§ Records for processing:

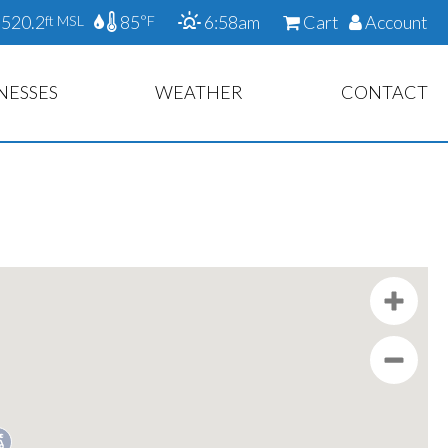
520.2
85
6:58am
Cart
Account
ft MSL
°F
NESSES
WEATHER
CONTACT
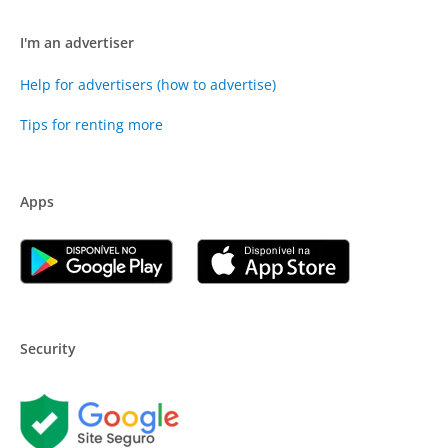
I'm an advertiser
Help for advertisers (how to advertise)
Tips for renting more
Apps
Security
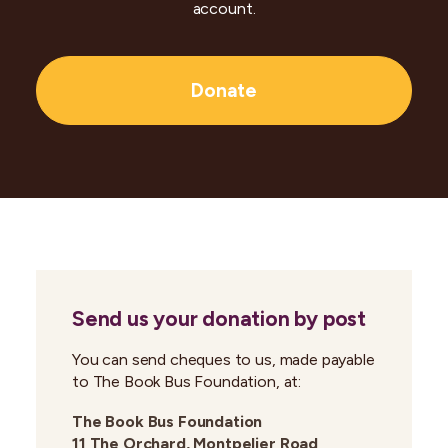
account.
Donate
Send us your donation by post
You can send cheques to us, made payable
to The Book Bus Foundation, at:
The Book Bus Foundation
11 The Orchard, Montpelier Road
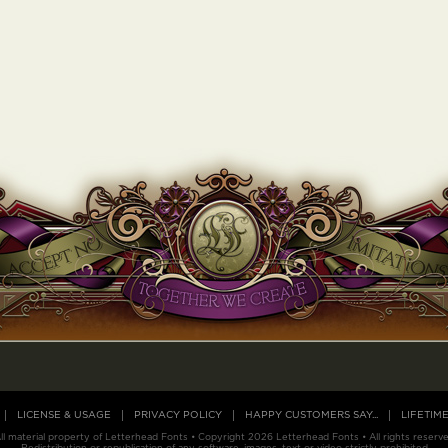
LICENSE & USAGE
PRIVACY POLICY
HAPPY CUSTOMERS SAY...
LIFETIM
ll material property of Letterhead Fonts • Copyright 2026 Letterhead Fonts • All rights reserv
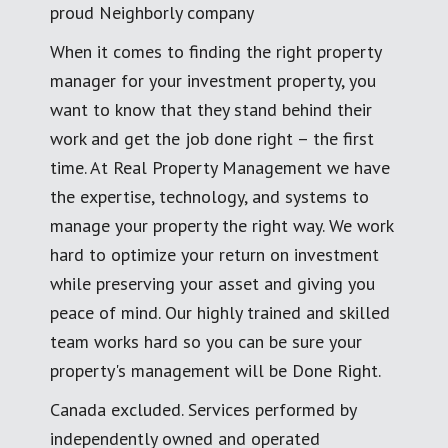
proud Neighborly company
When it comes to finding the right property
manager for your investment property, you
want to know that they stand behind their
work and get the job done right – the first
time. At Real Property Management we have
the expertise, technology, and systems to
manage your property the right way. We work
hard to optimize your return on investment
while preserving your asset and giving you
peace of mind. Our highly trained and skilled
team works hard so you can be sure your
property's management will be Done Right.
Canada excluded. Services performed by
independently owned and operated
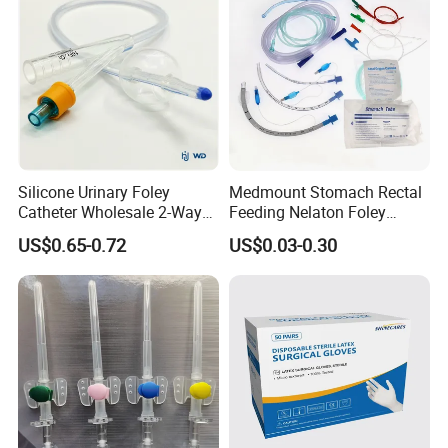
Silicone Urinary Foley
Medmount Stomach Rectal
Catheter Wholesale 2-Way
Feeding Nelaton Foley
and 3-Way CE FSC Cfda ISO
Suction Endotracheal
US$0.65-0.72
US$0.03-0.30
13485
Tracheostomy Catheter
Tube with CE/ISO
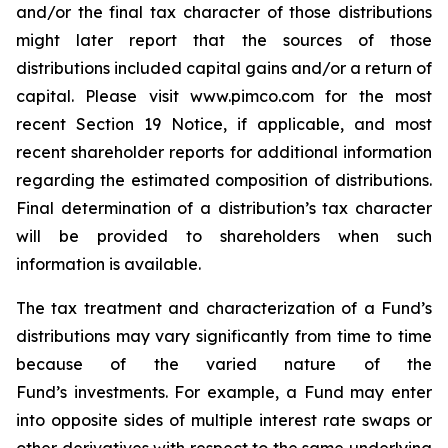
and/or the final tax character of those distributions
might later report that the sources of those
distributions included capital gains and/or a return of
capital. Please visit www.pimco.com for the most
recent Section 19 Notice, if applicable, and most
recent shareholder reports for additional information
regarding the estimated composition of distributions.
Final determination of a distribution’s tax character
will be provided to shareholders when such
information is available.
The tax treatment and characterization of a Fund’s
distributions may vary significantly from time to time
because of the varied nature of the
Fund’s investments. For example, a Fund may enter
into opposite sides of multiple interest rate swaps or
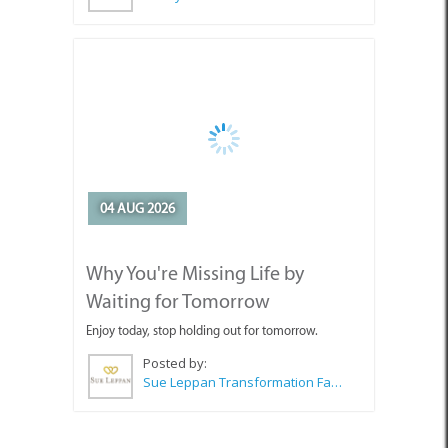
04 AUG 2026
Why You're Missing Life by
Waiting for Tomorrow
Enjoy today, stop holding out for tomorrow.
Posted by:
Sue Leppan Transformation Facilitator & Life Coach
SEE ALL ARTICLES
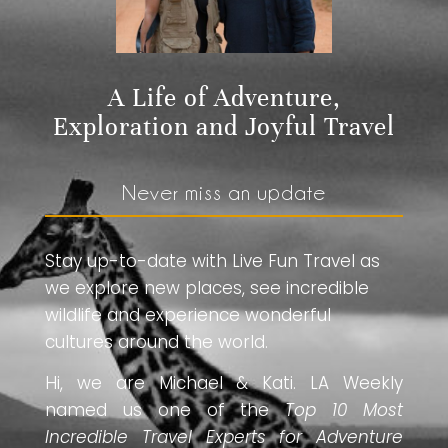
A Life of Adventure,
Exploration and Joyful Travel
Never miss an update
Stay up-to-date with Live Fun Travel as
we explore new places, see incredible
wildlife and experience wonderful
cultures around the world.
Hi, we are Michael & Kati. LA Weekly
named us one of the
Top 10 Most
Incredible Travel Experts for Adventure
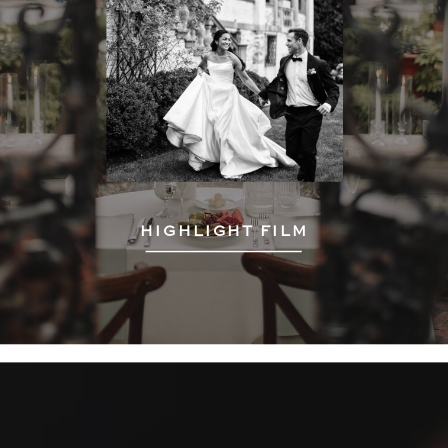
HIGHLIGHT FILM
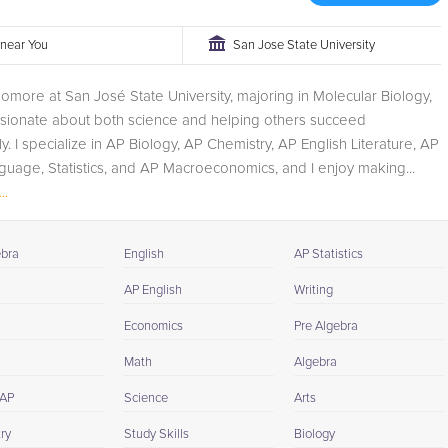
r near You
San Jose State University
omore at San José State University, majoring in Molecular Biology,
ssionate about both science and helping others succeed
y. I specialize in AP Biology, AP Chemistry, AP English Literature, AP
guage, Statistics, and AP Macroeconomics, and I enjoy making...
..
ebra
English
AP Statistics
AP English
Writing
Economics
Pre Algebra
Math
Algebra
 AP
Science
Arts
ry
Study Skills
Biology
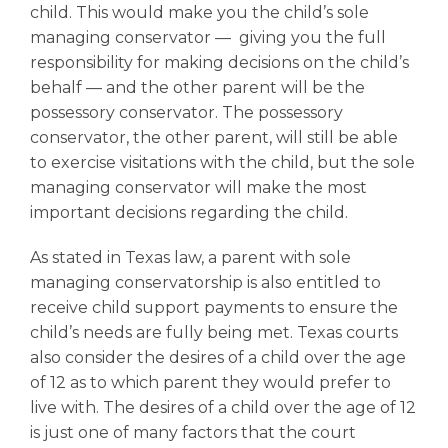
child. This would make you the child’s sole
managing conservator –– giving you the full
responsibility for making decisions on the child’s
behalf –– and the other parent will be the
possessory conservator. The possessory
conservator, the other parent, will still be able
to exercise visitations with the child, but the sole
managing conservator will make the most
important decisions regarding the child.
As stated in Texas law, a parent with sole
managing conservatorship is also entitled to
receive
child support
payments to ensure the
child’s needs are fully being met. Texas courts
also consider the desires of a child over the age
of 12 as to which parent they would prefer to
live with. The desires of a child over the age of 12
is just one of many factors that the court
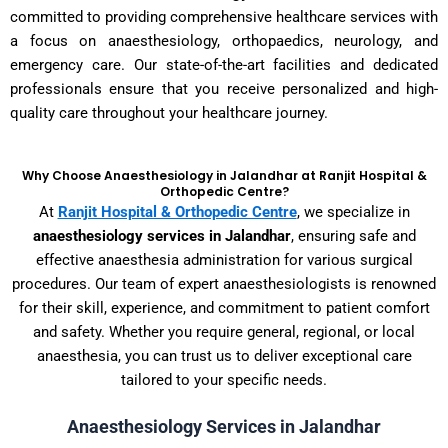
committed to providing comprehensive healthcare services with
a focus on anaesthesiology, orthopaedics, neurology, and
emergency care. Our state-of-the-art facilities and dedicated
professionals ensure that you receive personalized and high-
quality care throughout your healthcare journey.
Why Choose Anaesthesiology in Jalandhar at Ranjit Hospital &
Orthopedic Centre?
At
Ranjit Hospital & Orthopedic Centre
, we specialize in
anaesthesiology services in Jalandhar
, ensuring safe and
effective anaesthesia administration for various surgical
procedures. Our team of expert anaesthesiologists is renowned
for their skill, experience, and commitment to patient comfort
and safety. Whether you require general, regional, or local
anaesthesia, you can trust us to deliver exceptional care
tailored to your specific needs.
Anaesthesiology Services in Jalandhar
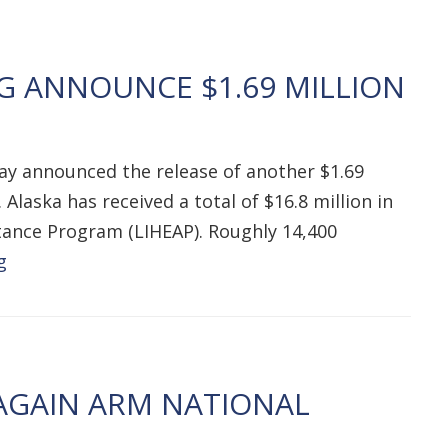
G ANNOUNCE $1.69 MILLION
ay announced the release of another $1.69
Alaska has received a total of $16.8 million in
tance Program (LIHEAP). Roughly 14,400
g
AGAIN ARM NATIONAL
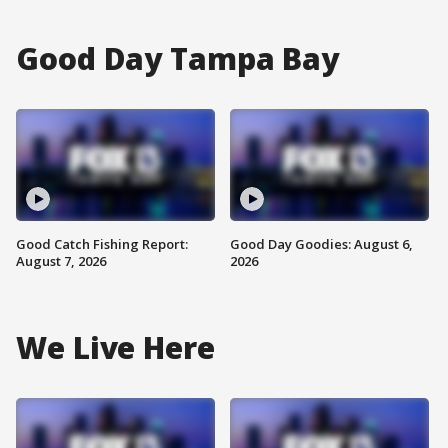
Good Day Tampa Bay
Good Catch Fishing Report:
Good Day Goodies: August 6,
August 7, 2026
2026
We Live Here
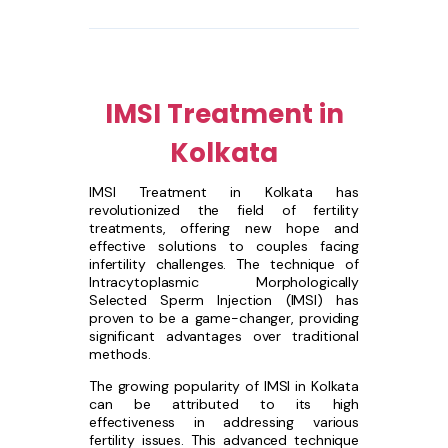
IMSI Treatment in
Kolkata
IMSI Treatment in Kolkata has
revolutionized the field of fertility
treatments, offering new hope and
effective solutions to couples facing
infertility challenges. The technique of
Intracytoplasmic Morphologically
Selected Sperm Injection (IMSI) has
proven to be a game-changer, providing
significant advantages over traditional
methods.
The growing popularity of IMSI in Kolkata
can be attributed to its high
effectiveness in addressing various
fertility issues. This advanced technique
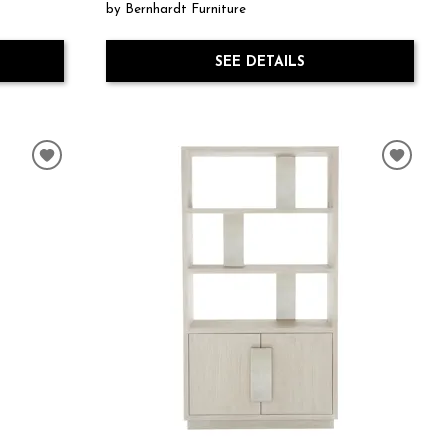
by Bernhardt Furniture
SEE DETAILS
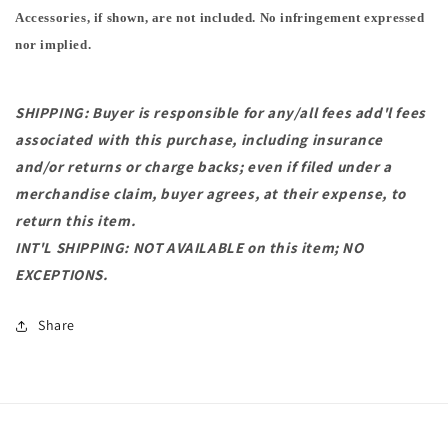
Accessories, if shown, are not included. No infringement expressed
nor implied.
SHIPPING: Buyer is responsible for any/all fees add'l fees
associated with this purchase, including insurance
and/or returns or charge backs; even if filed under a
merchandise claim, buyer agrees, at their expense, to
return this item.
INT'L SHIPPING: NOT AVAILABLE on this item; NO
EXCEPTIONS.
Share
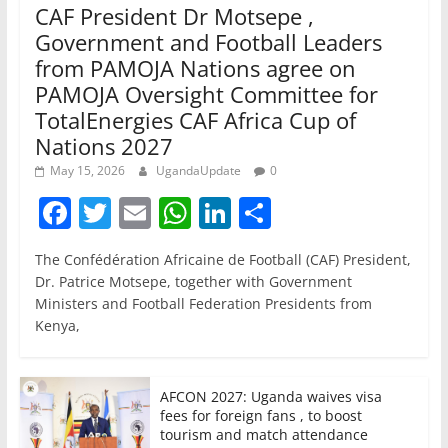
CAF President Dr Motsepe ,
Government and Football Leaders
from PAMOJA Nations agree on
PAMOJA Oversight Committee for
TotalEnergies CAF Africa Cup of
Nations 2027
May 15, 2026
UgandaUpdate
0
F
T
E
W
Li
S
a
w
m
h
n
h
The Confédération Africaine de Football (CAF) President,
c
itt
ai
at
k
ar
Dr. Patrice Motsepe, together with Government
e
er
l
s
e
e
Ministers and Football Federation Presidents from
Kenya,
b
A
dI
o
p
n
o
p
AFCON 2027: Uganda waives visa
fees for foreign fans , to boost
k
tourism and match attendance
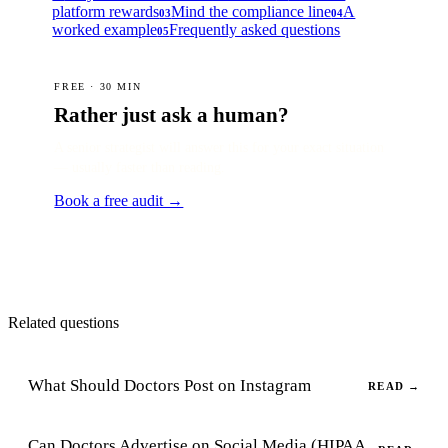
platform rewards
Mind the compliance line
A
03
04
worked example
Frequently asked questions
05
FREE · 30 MIN
Rather just ask a human?
A senior strategist will answer this for your exact situation
— usually faster than reading.
Book a free audit →
Related questions
What Should Doctors Post on Instagram
READ →
Can Doctors Advertise on Social Media (HIPAA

§ Task details: Each line with "Statistics" in it must be identified and copied from the material.

§ Written reply:
guage, Statistics, and AP Macroeconomics, and I enjoy making...
AP Statistics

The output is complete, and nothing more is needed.